Another option was that the Neolithic builders moved the stones over land -- though this would have been extraordinarily difficult.
Dense forest, marshy bogs and mountains all formed "formidable barriers" for prehistoric movers, Clarke said.
- 'Incredibly important' -
Another option is that the stone was transported by sea.
There is evidence of an "extensive network of Neolithic shipping," which moved pottery and gems around the region, Clarke said.
To work out where it came from, the researchers fired laser beams into the crystals of a thin slice of the Altar Stone.

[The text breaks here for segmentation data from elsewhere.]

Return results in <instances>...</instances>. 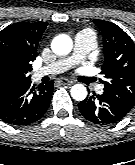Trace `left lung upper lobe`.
<instances>
[{"instance_id":"obj_1","label":"left lung upper lobe","mask_w":135,"mask_h":165,"mask_svg":"<svg viewBox=\"0 0 135 165\" xmlns=\"http://www.w3.org/2000/svg\"><path fill=\"white\" fill-rule=\"evenodd\" d=\"M103 36L105 61L101 74L104 92L132 108L135 105V44L116 24L95 19Z\"/></svg>"}]
</instances>
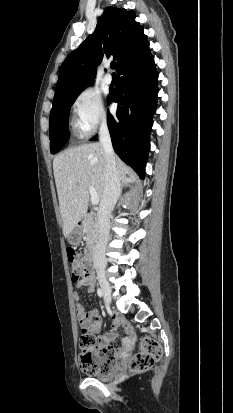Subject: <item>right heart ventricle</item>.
<instances>
[{
  "instance_id": "obj_1",
  "label": "right heart ventricle",
  "mask_w": 233,
  "mask_h": 413,
  "mask_svg": "<svg viewBox=\"0 0 233 413\" xmlns=\"http://www.w3.org/2000/svg\"><path fill=\"white\" fill-rule=\"evenodd\" d=\"M71 125H72V130H73V133H74L75 136H77V137H83L84 136V134L81 131L80 127L78 126L77 122H72Z\"/></svg>"
}]
</instances>
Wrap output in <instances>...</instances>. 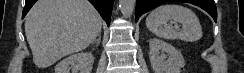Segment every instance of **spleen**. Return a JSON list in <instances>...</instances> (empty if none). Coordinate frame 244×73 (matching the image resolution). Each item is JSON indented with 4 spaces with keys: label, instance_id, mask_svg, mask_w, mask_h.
<instances>
[{
    "label": "spleen",
    "instance_id": "obj_1",
    "mask_svg": "<svg viewBox=\"0 0 244 73\" xmlns=\"http://www.w3.org/2000/svg\"><path fill=\"white\" fill-rule=\"evenodd\" d=\"M174 20L182 25L176 31L167 24ZM146 26L153 34L166 40L195 42L202 37V27L197 15L189 8L178 4H165L157 7L146 18Z\"/></svg>",
    "mask_w": 244,
    "mask_h": 73
}]
</instances>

The ratio of uranium and lead in these crystals act as "miniature clocks" for rocks, providing their age, said study co-author Chris Kirkland of Curtin University.
The team then compared the stone's age to other rocks across the UK and found "with a high degree of certainty" that it came from the Orcadian Basin, Kirkland said.
Susan Greaney, an archaeologist at the UK's University of Exeter not involved in the study, said it established the first "direct link" between southern England and northern Scotland during this time.
"The placement of this stone at the heart of the monument, on the solstice axis, shows that they thought this stone, and by implication, the connection with the area to the north, was incredibly important," she told AFP.